Et des chamans, Rosario va en rencontrer deux : l’un sous l’apparence d’une femme énorme, qui n’a de visions et de révélations que le ventre plein, qui s’absente beaucoup pour voyager dans d’autres mondes dont elle ne se souvient jamais, et qui finira par devenir reine « des-mondes-obscurs-et-des-lisières-ombrées », l’autre sous la forme d’un jeune garçon encore ignorant de sa vocation, mais dont les rêves interfèrent dans le déroulement de ceux du Chinois. C’est donc dans un univers aux frontières mouvantes que mène la piste mongole. Un monde qui contredit notre conception de la causalité, qui bouleverse les données du « réel » tel qu’on le perçoit communément. Car tous ceux qui vont mettre Rosario sur la bonne piste, sont des révélateurs de l’insoupçonné du monde. Des êtres capables de nous faire aborder ces contrées inconcrètes où des mondes se chevauchent, où chaque événement semble le produit de tous les autres, avec lesquels d’ailleurs, il va bientôt se combiner à son tour pour donner naissance au suivant. Monde où le temps et l’espace sont sujets à d’étranges variations, où le rêve et la réalité ne sont pas aussi distincts qu’on l’imagine, où l’on peut dire des choses qu’on ne savait pas avant de les avoir dites, où certains ne sont pas encore ce qu’ils sont, où d’autres se creusent un terrier ou se choisissent une grotte pour s’y abriter avant d’y mourir.

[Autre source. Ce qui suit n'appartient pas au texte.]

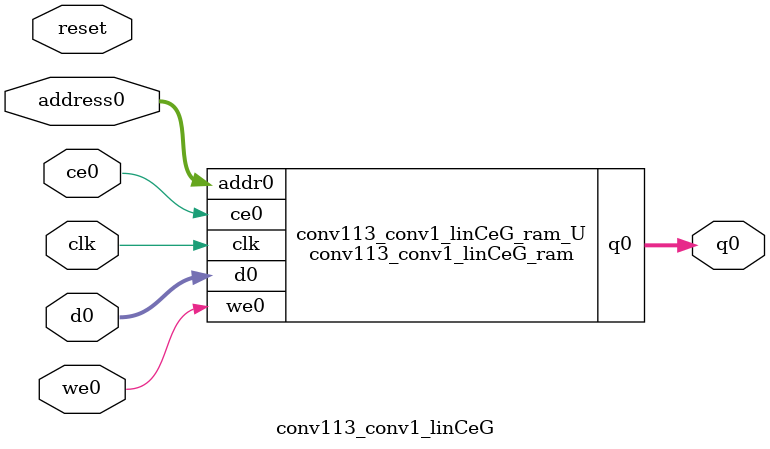
<source format=v>
`timescale 1 ns / 1 ps
module conv113_conv1_linCeG_ram (addr0, ce0, d0, we0, q0,  clk);

parameter DWIDTH = 8;
parameter AWIDTH = 9;
parameter MEM_SIZE = 322;

input[AWIDTH-1:0] addr0;
input ce0;
input[DWIDTH-1:0] d0;
input we0;
output reg[DWIDTH-1:0] q0;
input clk;

(* ram_style = "block" *)reg [DWIDTH-1:0] ram[0:MEM_SIZE-1];




always @(posedge clk)  
begin 
    if (ce0) begin
        if (we0) 
            ram[addr0] <= d0; 
        q0 <= ram[addr0];
    end
end


endmodule

`timescale 1 ns / 1 ps
module conv113_conv1_linCeG(
    reset,
    clk,
    address0,
    ce0,
    we0,
    d0,
    q0);

parameter DataWidth = 32'd8;
parameter AddressRange = 32'd322;
parameter AddressWidth = 32'd9;
input reset;
input clk;
input[AddressWidth - 1:0] address0;
input ce0;
input we0;
input[DataWidth - 1:0] d0;
output[DataWidth - 1:0] q0;



conv113_conv1_linCeG_ram conv113_conv1_linCeG_ram_U(
    .clk( clk ),
    .addr0( address0 ),
    .ce0( ce0 ),
    .we0( we0 ),
    .d0( d0 ),
    .q0( q0 ));

endmodule


</source>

C’est à partir de cette part obscure du monde – là où tout est relié, où tout circule, où tout coexiste –, à partir aussi de la face cachée du langage telle qu’elle apparaît dans les rêves, et les visions, qu’écrit Christian Garcin. Pour lui « toute écriture est labyrinthique, et consiste à frôler l’innommable », à s’approcher de cet autre monde qui se laisse parfois fugitivement entrevoir et auquel il a déjà consacré de très belles pages. Pour ce faire, il est passé maître dans l’art de modifier l’angle habituel de vision, de choisir des perspectives inédites, de s’appuyer sur une pensée migrante et une forme de transculture aussi babélique qu’excentrique, c’est-à-dire à centres multiples. Maître aussi dans l’art de créer de véritables réseaux souterrains, des rhizomes narratifs qui finissent par dessiner un labyrinthe de correspondances et de signes, propres à rapprocher ces états, en apparence si contradictoires, que sont le rêve et la réalité.

Mondes qui se frôlent et perspectives perverties

Surréalité, aurait dit André Breton, où tout est en gigantesque interaction – le visible et l’invisible, le su et l’insu, l’envers et l’endroit, le dehors et le dedans, ce qui s’écrit et ce qui a déjà été écrit. D’où le sentiment d’avoir affaire, avec ce roman, à une sorte d’objet littéraire ressemblant à une bande de Moebius. Un univers singulier où la fonction narrative peut être déléguée à des hétéronymes, puisque l’autre est le même, et que l’auteur ne se sent pas propriétaire de son texte puisqu’il est tous ceux dont il raconte, a déjà raconté ou racontera l’histoire. Un univers donc, qui n’aurait ni intérieur ni extérieur, où l’invisible influerait sur le visible, où l’ubiquité, la simultanéité, les permutations et les substitutions sont la règle, et où règne l’intertextualité.

Car, chez Christian Garcin, livres, histoires et personnages sont au cœur de symétries jouant autour d’un centre inconnu, sont partie prenante d’un système d’assemblage relevant de la poupée-gigogne, d’imbrications vertigineuses et de mises en abyme qui font du texte un lieu où l’illusion devient volupté et où les différents mondes communiquent. Espace jubilatoire et révélant – il faudrait pouvoir écrire rêvélant – qui fait penser à la marqueterie borgésienne et aux histoires de métempsychose se doublant de longs voyages intérieurs.

Un livre qui tient du miroir magique et d’une conception du monde où la vie résulterait du remodelage permanent de forces contradictoires, où, par exemple, les morts et les non–encore-nés seraient comme les deux faces d’une même médaille. Un roman dont il aurait fallu souligner aussi la dimension ludique et l’humour, mais qui vaut avant tout pour la façon dont il célèbre l’inconnu et l’incommunicable propres à toute vie.